Perbandingan performa ini sangat signifikan. Teleskop Hubble, yang telah beroperasi selama 36 tahun, telah mengirimkan total 400 terabyte data. Sementara itu, Teleskop Roman diprediksi akan menghasilkan 1,4 terabyte data setiap harinya.
Dr. Nicky Fox, administrator asosiasi untuk Direktorat Misi Sains NASA, menyebut teleskop ini sebagai “raksasa data” dan sebuah “mesin kecepatan”.
“Teleskop Luar Angkasa Nancy Grace Roman adalah pembangkit tenaga listrik murni. Ini benar-benar mesin kecepatan. Kecepatan kita dalam memindai langit dan memberikan hasil akan berada pada tingkat yang belum pernah terjadi sebelumnya,” ungkap Dr. Fox.

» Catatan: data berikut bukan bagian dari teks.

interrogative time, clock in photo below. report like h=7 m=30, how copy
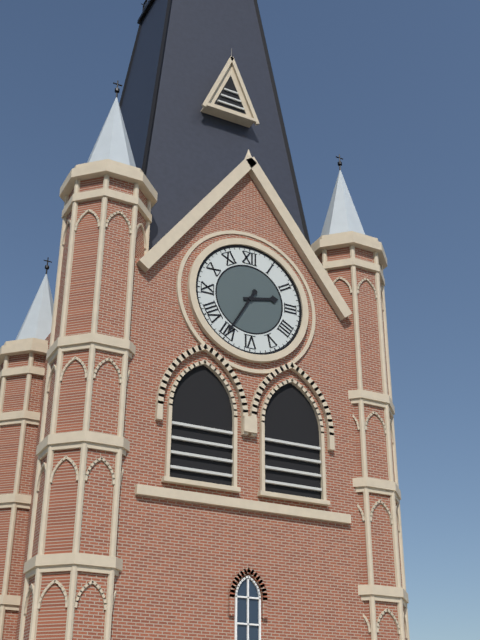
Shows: h=2 m=35
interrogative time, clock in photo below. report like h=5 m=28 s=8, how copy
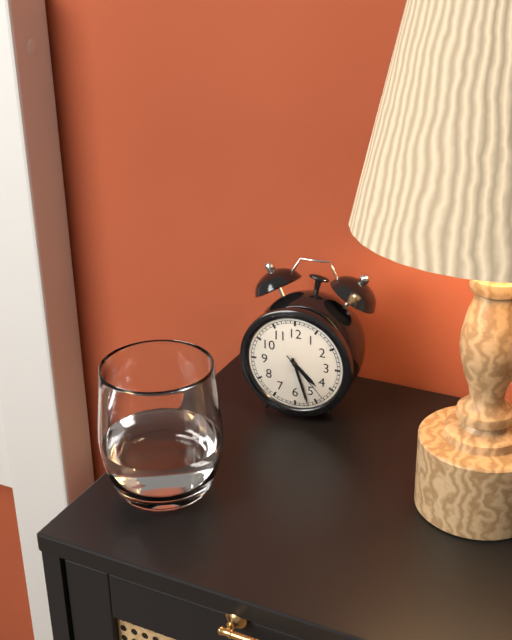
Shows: h=4 m=27 s=23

Menyingkap Misteri Alam Semesta dan Planet Asing
Misi utama Roman mencakup pemahaman tentang percepatan perluasan alam semesta dan penemuan planet-planet ekstrasurya, termasuk planet “yatim piatu” yang tidak mengorbit bintang manapun.
Julie McEnery, ilmuwan proyek senior di NASA Goddard, menyatakan bahwa misi ini berada di ambang penemuan ilmiah yang tak terbayangkan.
“Dalam lima tahun pertama misi tersebut, Roman diharapkan dapat mengungkap lebih dari 100.000 dunia jauh, ratusan juta bintang, dan miliaran galaksi. Kita akan mempelajari informasi baru tentang alam semesta dengan sangat cepat,” kata McEnery dalam sebuah pernyataan.
Lebih lanjut, McEnery menambahkan bahwa aspek paling menarik dari misi ini justru terletak pada hal-hal yang belum diketahui dan tidak terduga.
“Sains paling mendebarkan dari Roman adalah hal-hal yang tidak terduga dan tidak bisa diprediksi, yang nantinya akan menjadi pertanyaan mendalam bagi misi-misi masa depan,” tambahnya.
Kehadiran Teleskop Roman diharapkan tidak hanya menjawab tantangan pada model standar kosmologi, tetapi juga memperbesar peluang manusia dalam menemukan dunia lain yang berpotensi layak huni di luar Tata Surya kita.